* **Given text**
──────

Birrarung stories: Just how long have aboriginal people been here?
by JIM POULTER
8th March 2019
BEFORE THE 1940s it was thought that the arrival of Aboriginal people in Australia only dated back 2,000 years.
In 1940 this arrival date was dramatically extended when the Keilor skull was unearthed and dated at nearly 15,000 years.
However the skull was in the upper sedimentary levels of the Maribyrnong River Gorge and by 1971, radiocarbon dating had pushed the date of the lower sedimentary layers back to 31,000 years.
In every decade since, the date of human occupation of Australia has inexorably marched backward as new scientific techniques have been developed.
The problem though, is that scientists get attached to the theories and techniques of their own particular discipline.
Certain ideas get entrenched with religious conviction in the scientific community and then in the general public.
For instance the technique of radiocarbon dating originally had a validity level of only 40,000 years, but with technological advancement is now 50.000 years.
That is, the radiation decay in a C14 molecule is such that every 5,730 years its radioactivity decreases by half.
Ultimately you get to a situation when a half of stuff all is still stuff all.
This means that the oldest artefact measured by radiocarbon dating always came out at 40,000 years, regardless of the fact that it might have been 80,000 years or even 180,000 years.
So from this imprecise scientific method, a myth developed that Aboriginal people have been in Australia for 40,000 years.
This is still the most quoted figure, even by Aboriginal people.

──────

* **Exercise requirements**
A: Return the stretch of the article on Aboriginal arrival in Australia from "For instance the" through "now 50.000 years.", word for word.
B: In the article on Aboriginal arrival in Australia, shorten the paragraph that begins "This means that the oldest artefact" to a single brief sentence that keeps its main facts.
C: Write what comes next in the article on Aboriginal arrival in Australia, starting after its last sentence.
The items have nothing to do with this work.

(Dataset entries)

──────

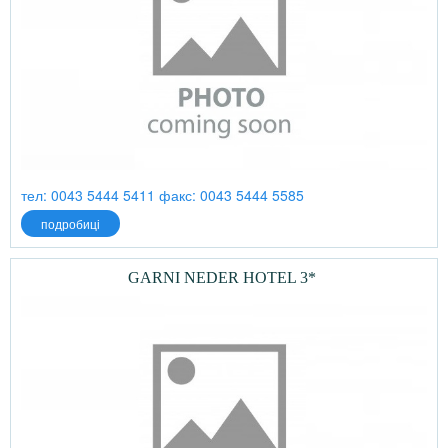
тел: 0043 5444 5411 факс: 0043 5444 5585
подробиці
GARNI NEDER HOTEL 3*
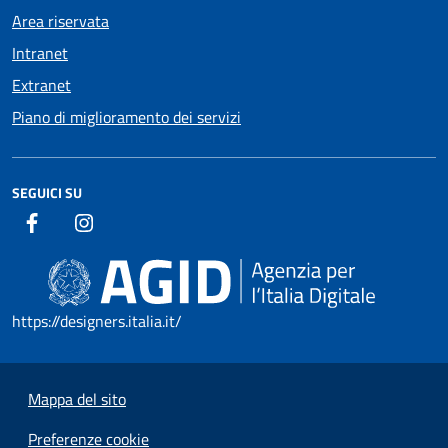
Area riservata
Intranet
Extranet
Piano di miglioramento dei servizi
SEGUICI SU
https://designers.italia.it/
Mappa del sito
Preferenze cookie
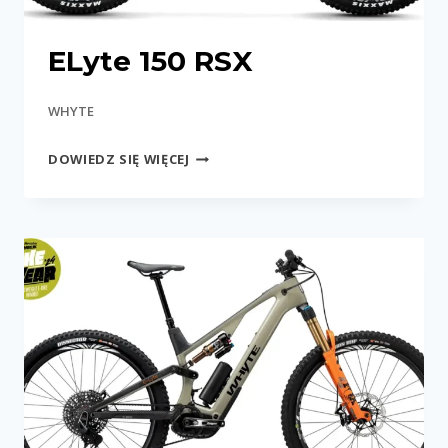
ELyte 150 RSX
WHYTE
ELYTE
DOWIEDZ SIĘ WIĘCEJ
150
RSX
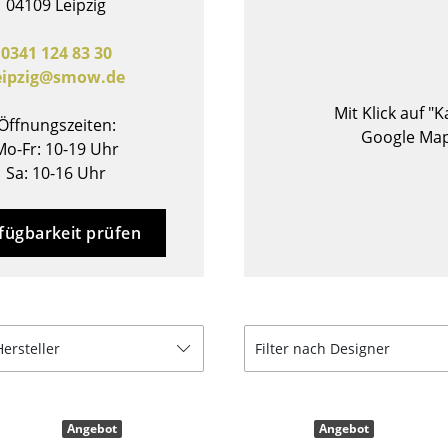
04109 Leipzig
Barmöbel
Outdoor-Leuchten
Garderoben
Akkuleuchten
0341 124 83 30
eipzig@smow.de
Kleinaufbewahrung
... alle Leuchten
Einzelteile
Mit Klick auf "
Öffnungszeiten:
... alle Aufbewahrungsmöbel
Google Map
Mo-Fr: 10-19 Uhr
Sa: 10-16 Uhr
USM Haller Konfigurator
fügbarkeit prüfen
Zuhause
Hersteller
Filter nach Designer
Wohnzimmer
Esszimmer
Angebot
Angebot
Schlafzimmer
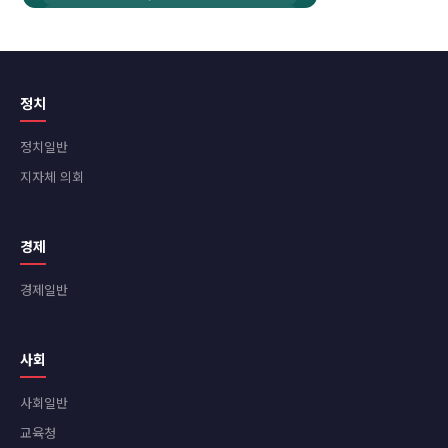
정치
정치일반
지자체 의회
경제
경제일반
사회
사회일반
교육청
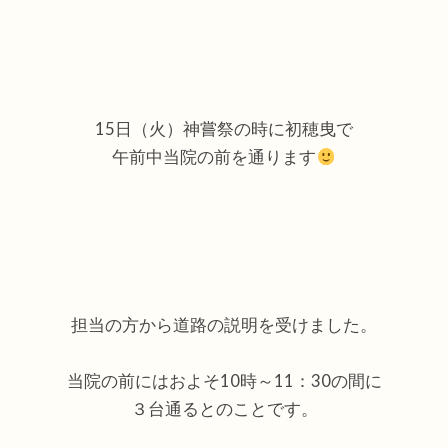
15日（火）神嘗祭の時に初穂曳で
午前中当院の前を通ります
担当の方から道路の説明を受けました。
当院の前にはおよそ10時～11：30の間に
３台通るとのことです。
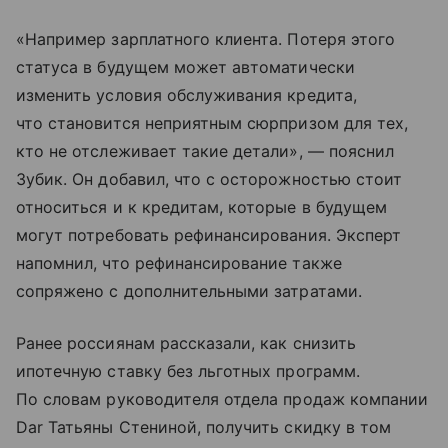
«Например зарплатного клиента. Потеря этого
статуса в будущем может автоматически
изменить условия обслуживания кредита,
что становится неприятным сюрпризом для тех,
кто не отслеживает такие детали», — пояснил
Зубик. Он добавил, что с осторожностью стоит
относиться и к кредитам, которые в будущем
могут потребовать рефинансирования. Эксперт
напомнил, что рефинансирование также
сопряжено с дополнительными затратами.
Ранее россиянам рассказали, как снизить
ипотечную ставку без льготных программ.
По словам руководителя отдела продаж компании
Dar Татьяны Стениной, получить скидку в том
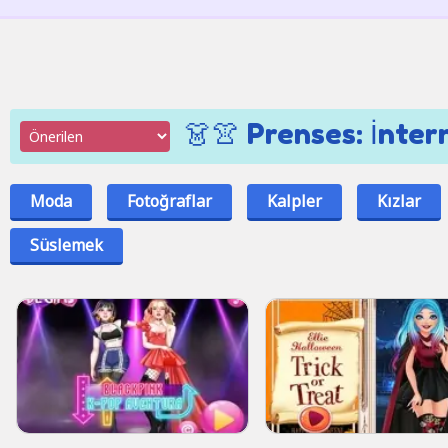
👗👚 Prenses: İnter
Moda
Fotoğraflar
Kalpler
Kızlar
Süslemek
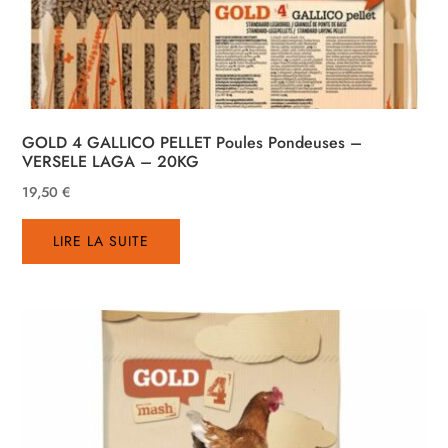
GOLD 4 GALLICO PELLET Poules Pondeuses –
VERSELE LAGA – 20KG
19,50
€
LIRE LA SUITE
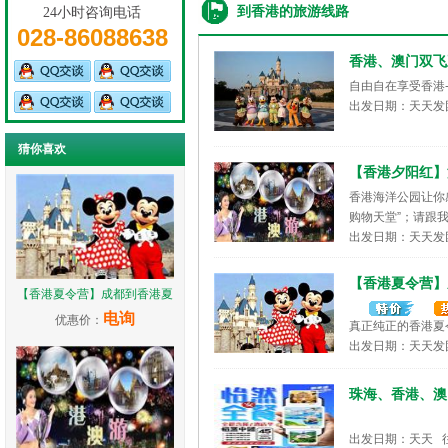
到香港的旅游线路
24小时咨询电话
028-86088638
香港、澳门双飞
自由自在享受香港
出发日期：天天发
猜你喜欢
【香港夕阳红】
香港海洋公园让你
购物天堂”；请跟
出发日期：天天发
【香港夏令营】
【香港夏令营】成都到香港夏
电询
优惠价：
真正纯正的香港夏
出发日期：天天发
珠海、香港、澳
出发日期：天天 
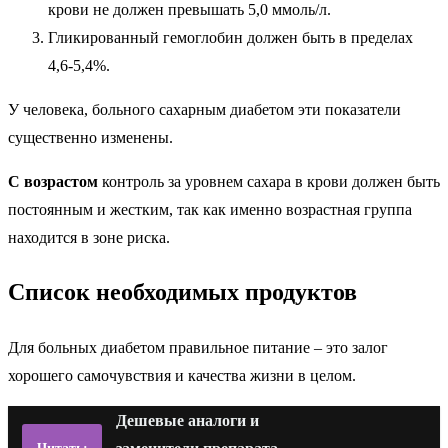
крови не должен превышать 5,0 ммоль/л.
Гликированный гемоглобин должен быть в пределах
4,6-5,4%.
У человека, больного сахарным диабетом эти показатели
существенно изменены.
С возрастом
контроль за уровнем сахара в крови должен быть
постоянным и жестким, так как именно возрастная группа
находится в зоне риска.
Список необходимых продуктов
Для больных диабетом правильное питание – это залог
хорошего самочувствия и качества жизни в целом.
Дешевые аналоги и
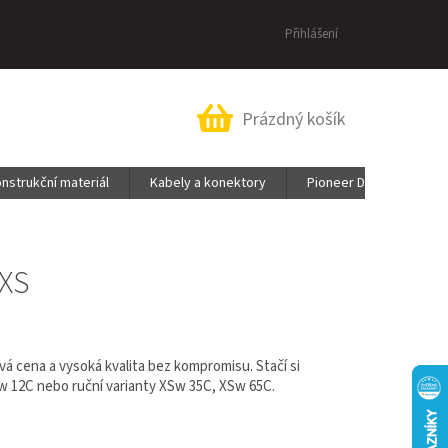
Přihlášení
Nákupní
Prázdný košík
košík
nstrukční materiál
Kabely a konektory
Pioneer DJ & AlphaThe
XS
ivá cena a vysoká kvalita bez kompromisu. Stačí si
w 12C nebo ruční varianty XSw 35C, XSw 65C.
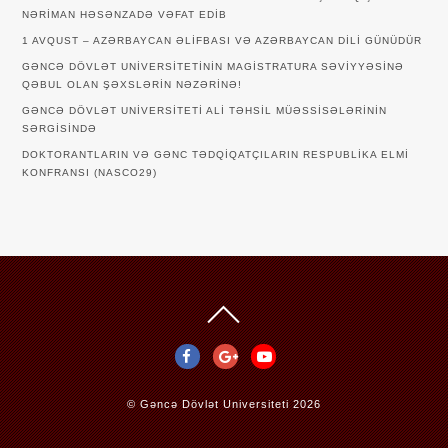
NƏRIMAN HƏSƏNZADƏ VƏFAT EDIB
1 AVQUST – AZƏRBAYCAN ƏLIFBASI VƏ AZƏRBAYCAN DILI GÜNÜDÜR
GƏNCƏ DÖVLƏT UNIVERSITETININ MAGISTRATURA SƏVIYYƏSINƏ
QƏBUL OLAN ŞƏXSLƏRIN NƏZƏRINƏ!
GƏNCƏ DÖVLƏT UNIVERSITETI ALI TƏHSIL MÜƏSSISƏLƏRININ
SƏRGISINDƏ
DOKTORANTLARIN VƏ GƏNC TƏDQİQATÇILARIN RESPUBLİKA ELMİ
KONFRANSI (NASCO29)
©
Gəncə Dövlət Universiteti
2026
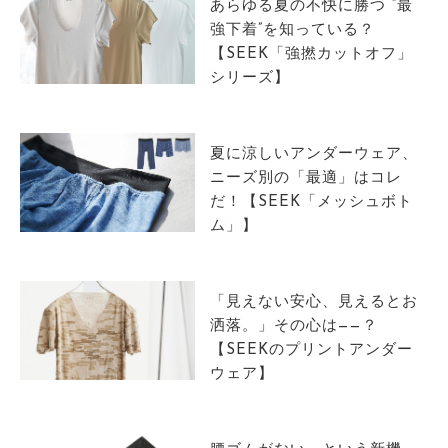
あらゆる夏の不快に勝つ “最
強下着”を知っている？
【SEEK「強撚カットオフ」
シリーズ】
夏に涼しいアンダーウェア、
ニーズ別の「最適」はコレ
だ！【SEEK「メッシュボト
ム」】
「見えない安心、見えるとお
洒落。」その心は——？
【SEEKのプリントアンダー
ウェア】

──────

* **Answers to the exercises**
A:
For instance the technique of radiocarbon dating originally had a validity level of only 40,000 years, but with technological advancement is now 50.000 years.

B: Radiocarbon dating always put the oldest artefacts at 40,000 years, even if they were really 80,000 or even 180,000 years old.

C:
The point is, if you ask the question ‘Well, if Aboriginal people arrived here 40,000 or even 50,000 years ago, how did they get here?’
The obvious answer is: ‘They arrived by boat during an ice age when the sea levels were lower.’
Well, if that is right then the sea levels were right for migration into Australia around 70,000 years ago.
This is an interesting figure because about 75,000 years ago Mount Toba, a volcano in Sumatra erupted.
It was a catastrophic event that almost wiped out life in the Northern Hemisphere.
The toxic pollution would have been a great motivator to migrate southward into Australia, which was not affected.
However an arrival date in Australia of 70,000 to 75,000 years ago conflicts with the popular ‘African Eve’ theory.
Mitochondrial DNA (mtDNA) research, which traces ancestry through the female line, puts migration out of Africa at 60,000 years ago.
The big problem with such research is that every time a woman has no daughters, her genetic history disappears, because her sons cannot pass on her mtDNA.
This means that the age of African Eve is constantly moving forward as female genetic history disappears. The same flaw also applies to male Y chromosome dating.
New research in fact now shows that there was indeed migration into Australia around 75,000 years ago.
However there is also mounting evidence that Aboriginal people were already here.
Another window for migration at the time of low sea levels occurred about 105,000 years ago, but various new techniques put the antiquity of Aboriginal occupation significantly longer than even this.
In 1985 Australian palaeontologist Gurdip Singh drilled a 72 metre core sample at Lake George in NSW and analysed the pollen and charcoal layers.
He found that the charcoal deposits at a certain point became so regular, that it could only be explained by deliberate human activity.
In other words it was due to Aboriginal firestick farming.
Singh estimated this date as 120,000 years ago, and created a storm of controversy amongst conservatively minded academics.
However his findings were replicated by core samples in North Queensland which pushed the date back to 140,000 years ago.
Since then, thermoluminescence techniques have pushed the date of ochre paintings at Kakadu back to 150,000 years ago.
This is a really interesting coincidence of dates, because at this time there was a 20,000 year window of opportunity for migration into Australia, due to the lower sea levels of an ice age.
So it now seems likely that Aboriginal people first migrated here at least 150,000 years ago.
As marsupial animals cannot communicate diseases to humans they found themselves in a disease free environment, and apart from the marsupial lion (the Dooligar), they had no predatory competitors.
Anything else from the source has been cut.